§ **What the exercise asks**: Return the lines below that contain the word "被禁用与".

§ **Saved data entries**:
-*-*-
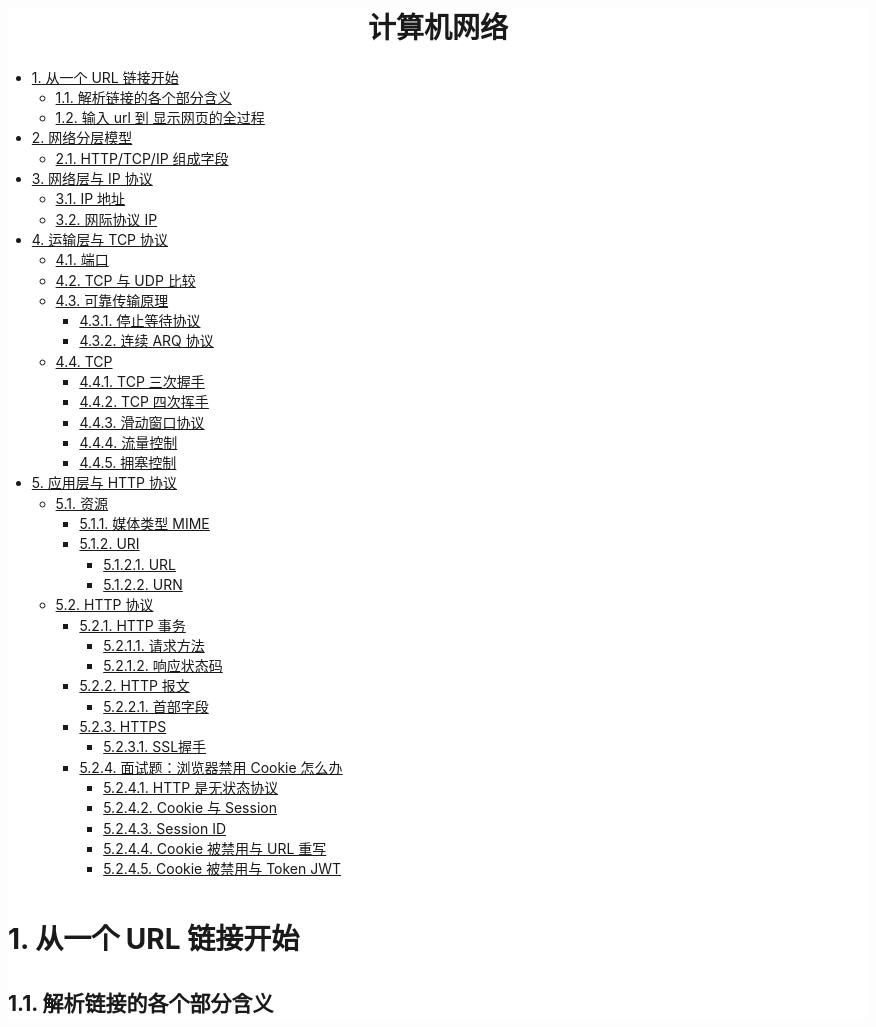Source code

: <h1 id="计算机网络" align="center">计算机网络</h1>




- [1. 从一个 URL 链接开始](#1-从一个-url-链接开始)
  - [1.1. 解析链接的各个部分含义](#11-解析链接的各个部分含义)
  - [1.2. 输入 url 到 显示网页的全过程](#12-输入-url-到-显示网页的全过程)
- [2. 网络分层模型](#2-网络分层模型)
  - [2.1. HTTP/TCP/IP 组成字段](#21-httptcpip-组成字段)
- [3. 网络层与 IP 协议](#3-网络层与-ip-协议)
  - [3.1. IP 地址](#31-ip-地址)
  - [3.2. 网际协议 IP](#32-网际协议-ip)
- [4. 运输层与 TCP 协议](#4-运输层与-tcp-协议)
  - [4.1. 端口](#41-端口)
  - [4.2. TCP 与 UDP 比较](#42-tcp-与-udp-比较)
  - [4.3. 可靠传输原理](#43-可靠传输原理)
    - [4.3.1. 停止等待协议](#431-停止等待协议)
    - [4.3.2. 连续 ARQ 协议](#432-连续-arq-协议)
  - [4.4. TCP](#44-tcp)
    - [4.4.1. TCP 三次握手](#441-tcp-三次握手)
    - [4.4.2. TCP 四次挥手](#442-tcp-四次挥手)
    - [4.4.3. 滑动窗口协议](#443-滑动窗口协议)
    - [4.4.4. 流量控制](#444-流量控制)
    - [4.4.5. 拥塞控制](#445-拥塞控制)
- [5. 应用层与 HTTP 协议](#5-应用层与-http-协议)
  - [5.1. 资源](#51-资源)
    - [5.1.1. 媒体类型 MIME](#511-媒体类型-mime)
    - [5.1.2. URI](#512-uri)
      - [5.1.2.1. URL](#5121-url)
      - [5.1.2.2. URN](#5122-urn)
  - [5.2. HTTP 协议](#52-http-协议)
    - [5.2.1. HTTP 事务](#521-http-事务)
      - [5.2.1.1. 请求方法](#5211-请求方法)
      - [5.2.1.2. 响应状态码](#5212-响应状态码)
    - [5.2.2. HTTP 报文](#522-http-报文)
      - [5.2.2.1. 首部字段](#5221-首部字段)
    - [5.2.3. HTTPS](#523-https)
      - [5.2.3.1. SSL握手](#5231-ssl握手)
    - [5.2.4. 面试题：浏览器禁用 Cookie 怎么办](#524-面试题浏览器禁用-cookie-怎么办)
      - [5.2.4.1. HTTP 是无状态协议](#5241-http-是无状态协议)
      - [5.2.4.2. Cookie 与 Session](#5242-cookie-与-session)
      - [5.2.4.3. Session ID](#5243-session-id)
      - [5.2.4.4. Cookie 被禁用与 URL 重写](#5244-cookie-被禁用与-url-重写)
      - [5.2.4.5. Cookie 被禁用与 Token JWT](#5245-cookie-被禁用与-token-jwt)




# 1. 从一个 URL 链接开始

## 1.1. 解析链接的各个部分含义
-*-*-
§ **Task result**:
      - [5.2.4.4. Cookie 被禁用与 URL 重写](#5244-cookie-被禁用与-url-重写)
      - [5.2.4.5. Cookie 被禁用与 Token JWT](#5245-cookie-被禁用与-token-jwt)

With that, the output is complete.